The commented lines are to create additional label and neural network branch for auxillary regression. When I uncomment these lines terminal explodes with the following error:

Traceback (most recent call last):
File ".\", line 73, in <module>
    train_net(net, dataset)
File ".\", line 51, in train_net
File "C:\Program Files\Python36\lib\site-packages\mxnet\module\", line 502, in fit
    allow_missing=allow_missing, force_init=force_init)
File "C:\Program Files\Python36\lib\site-packages\mxnet\module\", line 309, in init_params
    _impl(desc, arr, arg_params)
File "C:\Program Files\Python36\lib\site-packages\mxnet\module\", line 304, in _impl
    initializer(name, arr)
File "C:\Program Files\Python36\lib\site-packages\mxnet\", line 163, in __call__
    self._init_default(desc, arr)
File "C:\Program Files\Python36\lib\site-packages\mxnet\", line 253, in _init_default
    'Please use mx.sym.Variable(init=mx.init.*) to set initialization pattern' % name)
ValueError: Unknown initialization pattern for aux. Default initialization is now limited to "weight", "bias", "gamma" (1.0), and "beta" (0.0).Please use mx.sym.Variable(init=mx.init.*) to set initialization pattern

When I change the line

aux = mx.sym.var(aux_name)


aux = mx.sym.var(aux_name, init=mx.init.Normal())

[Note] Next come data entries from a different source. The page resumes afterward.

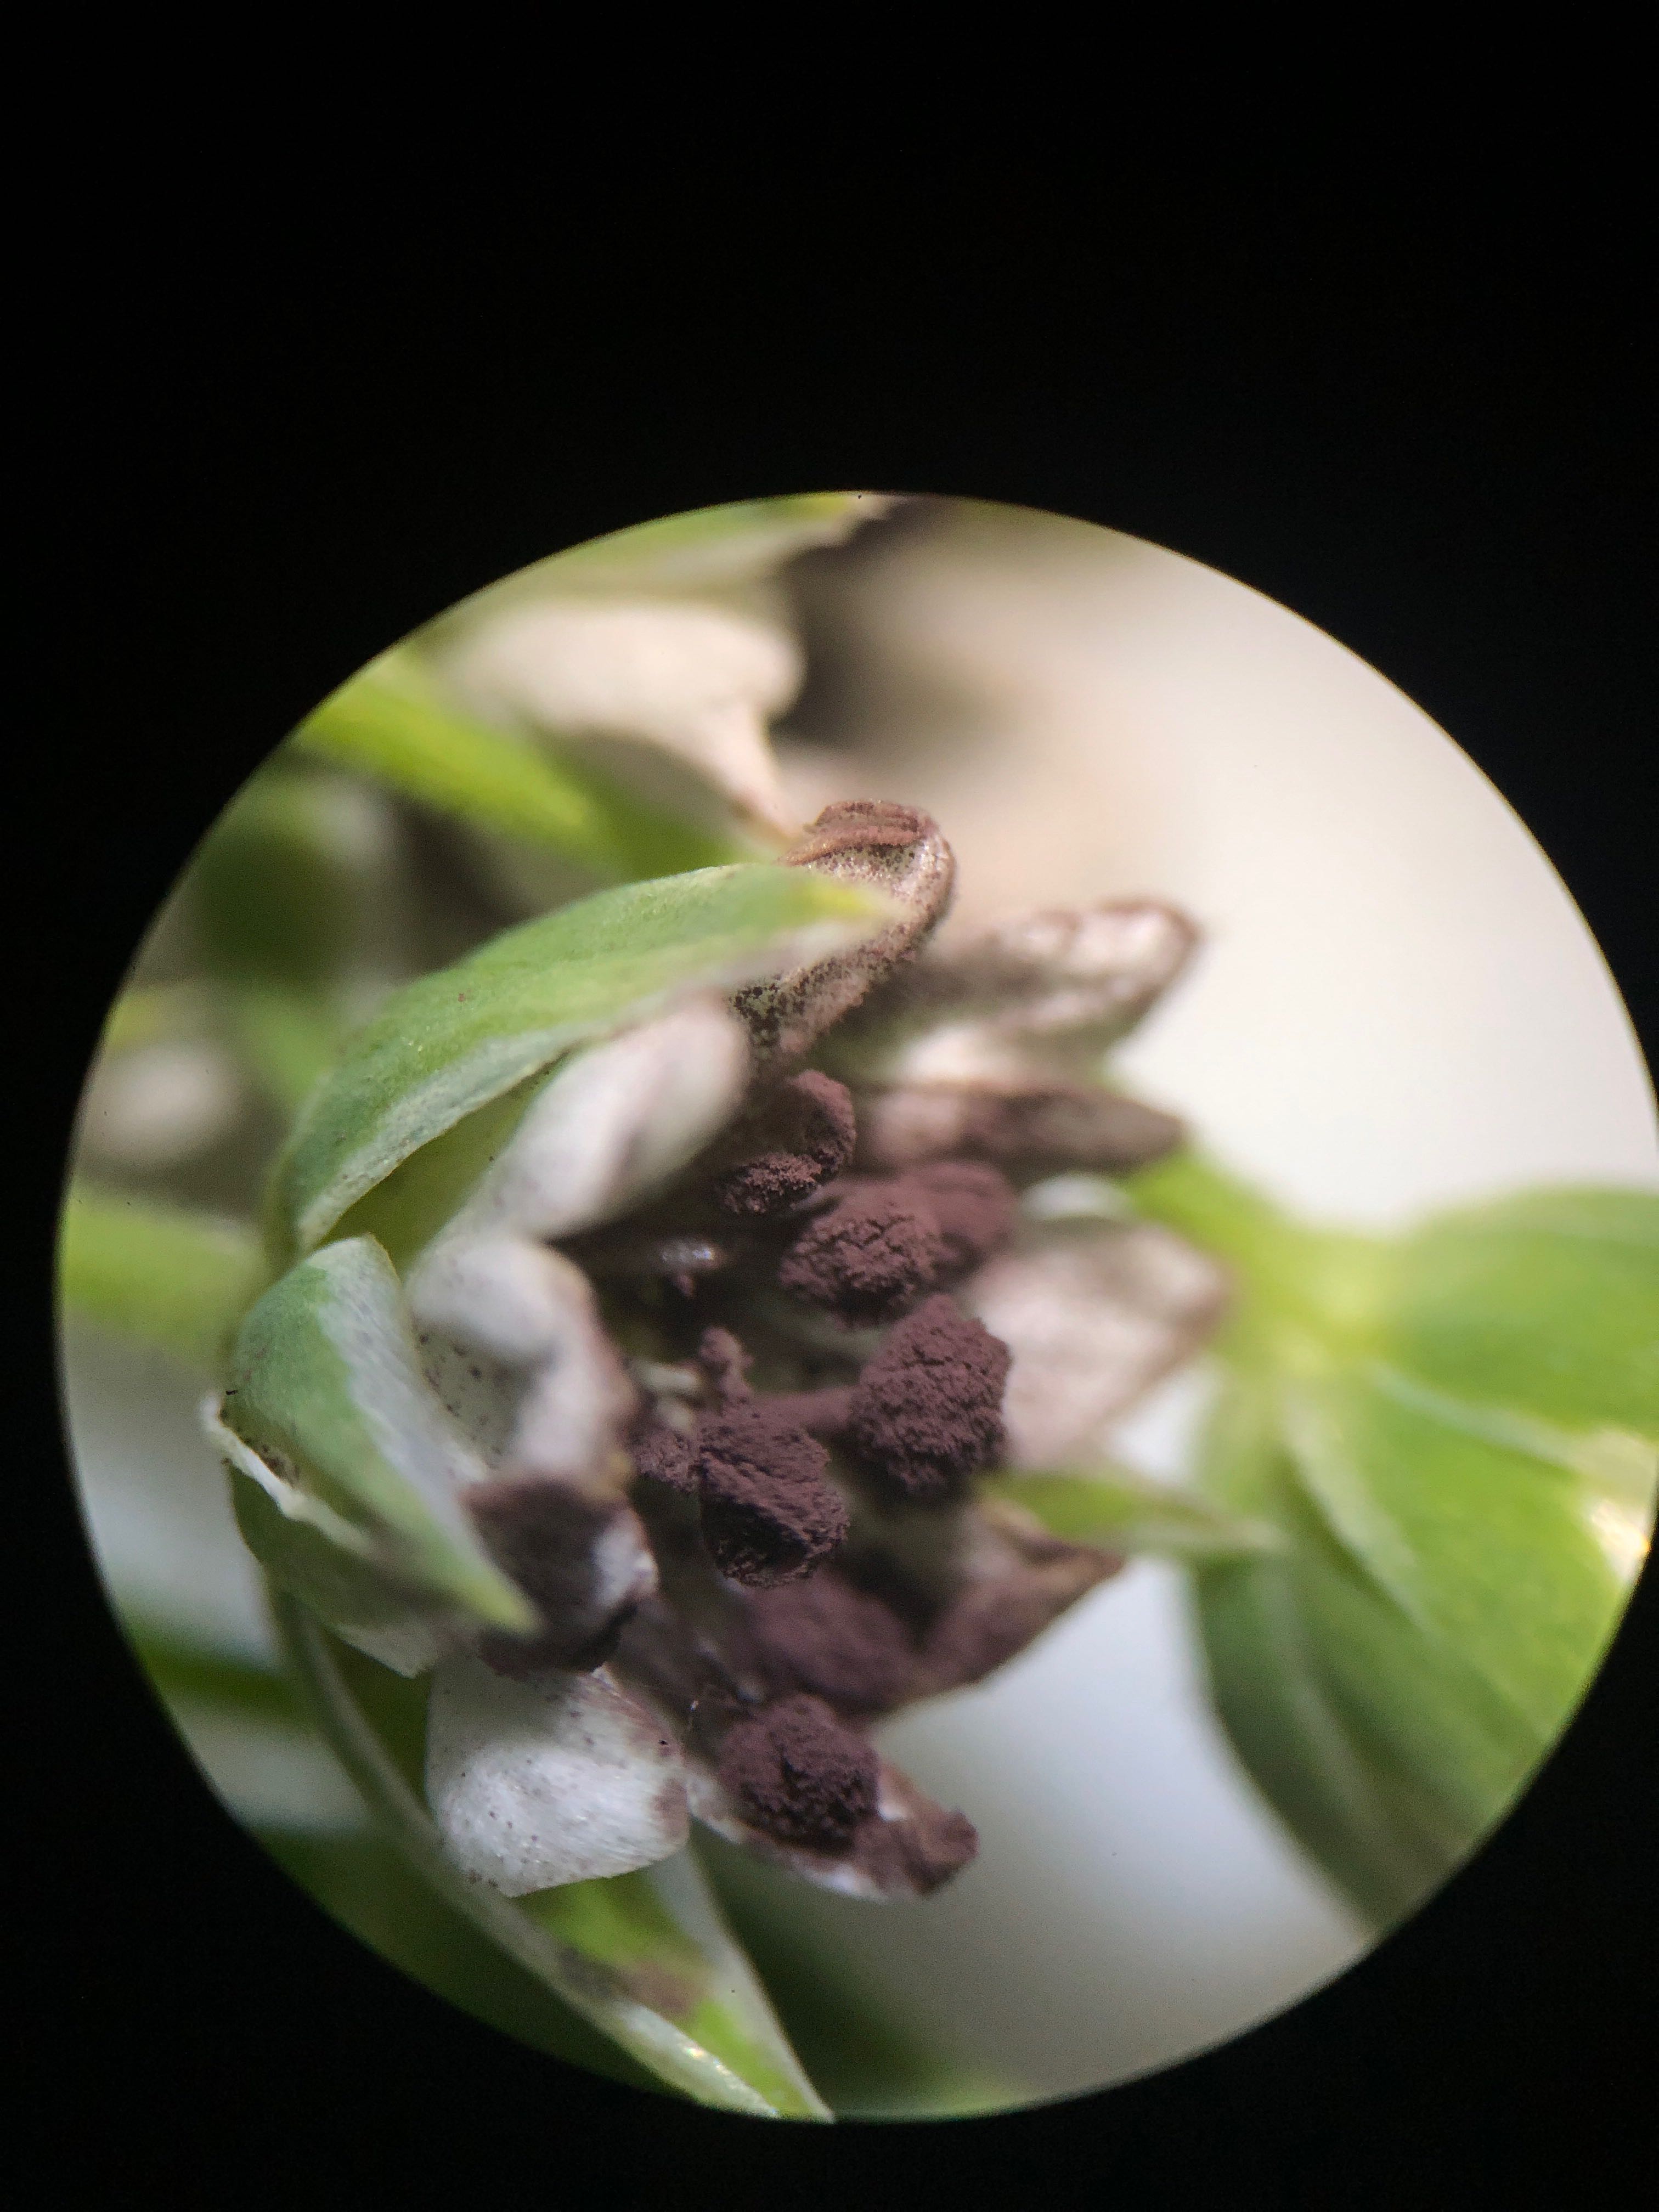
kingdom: Fungi
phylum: Basidiomycota
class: Microbotryomycetes
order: Microbotryales
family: Microbotryaceae
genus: Microbotryum
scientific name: Microbotryum stellariae
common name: fladstjerne-støvbladrust
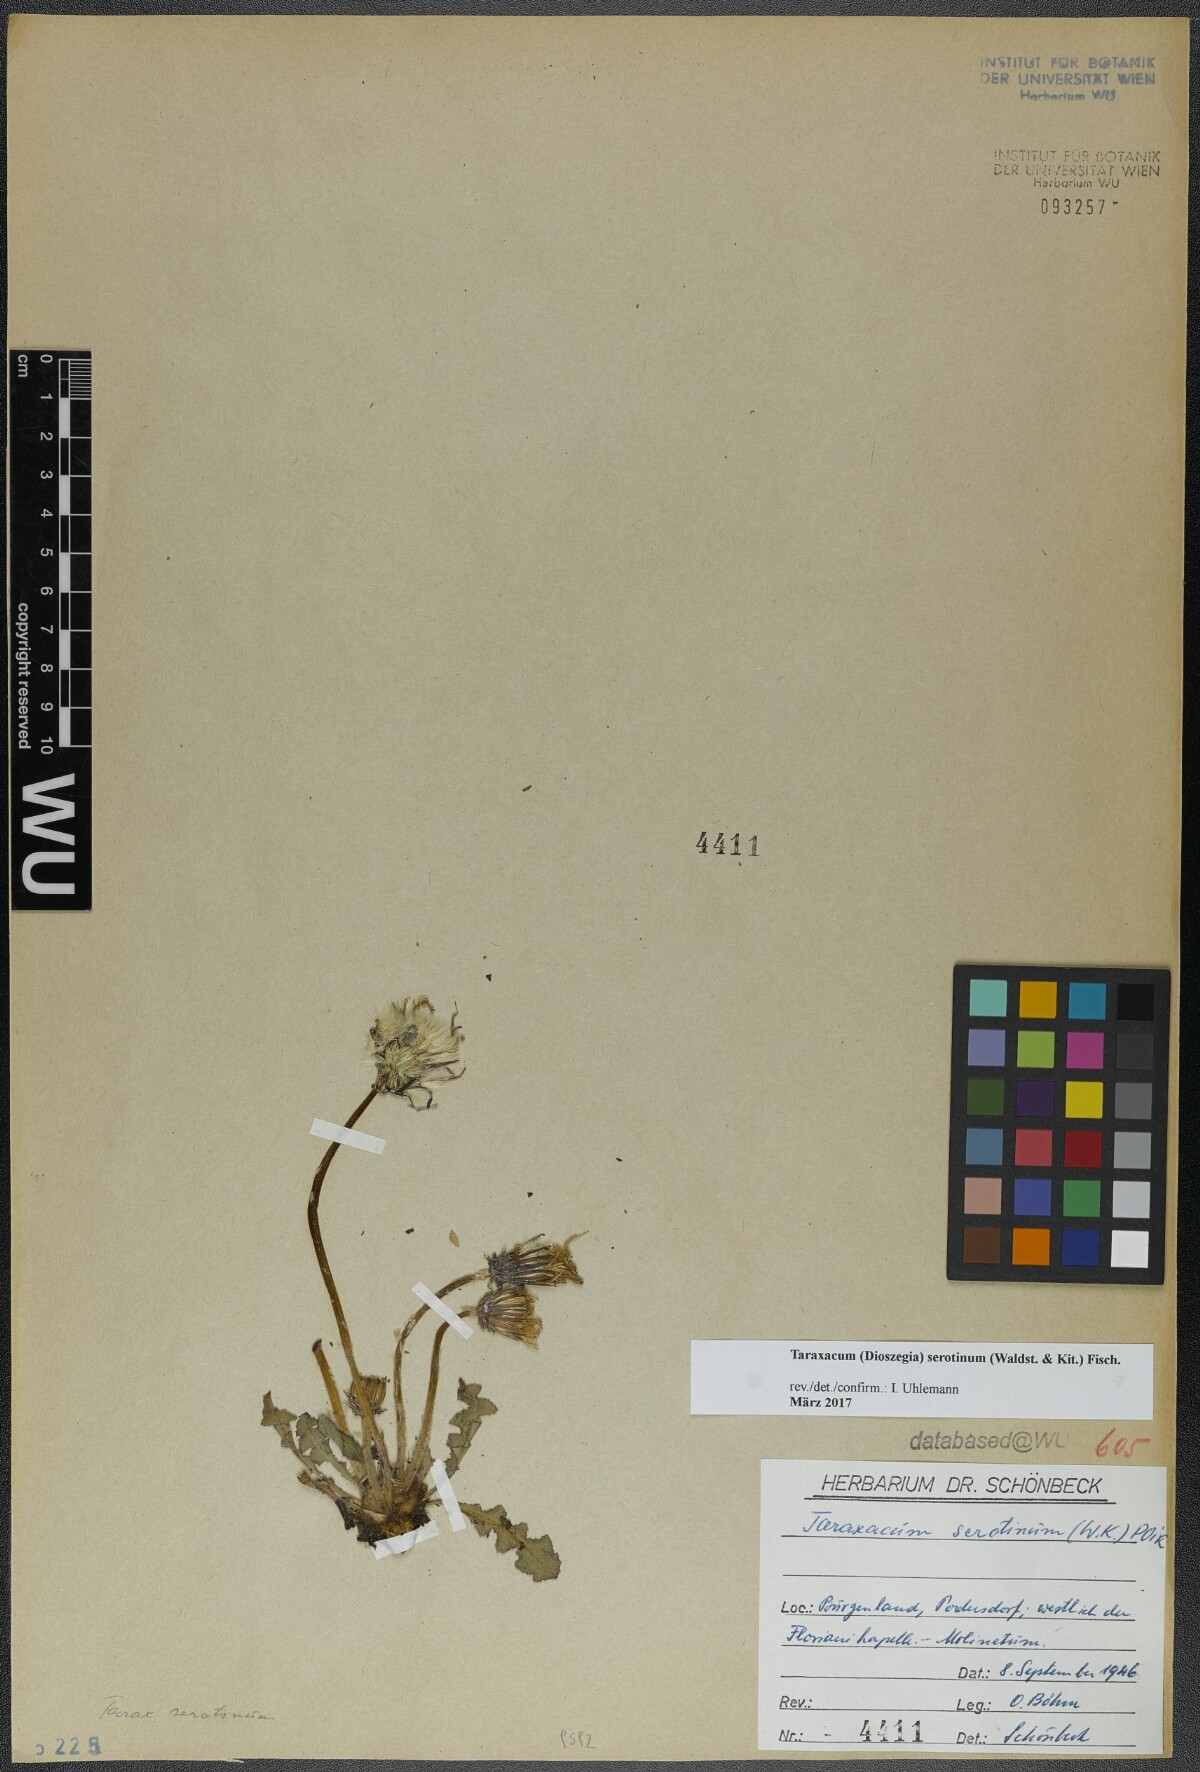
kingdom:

It works. But why there should be an initializer for a label, that has data provided when creating ? Why does initializer provided into…initializer=…) does not have an effect?
My goal is to reduce the main regression layer (out_) error. Does the test_metric collect accuracy of both classifiers, or one of them?

If I am right, then test_accuracy is only for main label, because in module creation

net = mx.mod.Module(symbol=net_with_help, data_names=['data'], label_names=[label_name], context=ctx)

label_names contains only the main regression label name. Please correct me if I am wrong.
Regarding the first question about why init=… is needed in aux var creation I still have little understanding and help is appreciated.

I have a guess why I have to initialize label variable. Maybe it is needed for first gradient computation? However, help is still needed.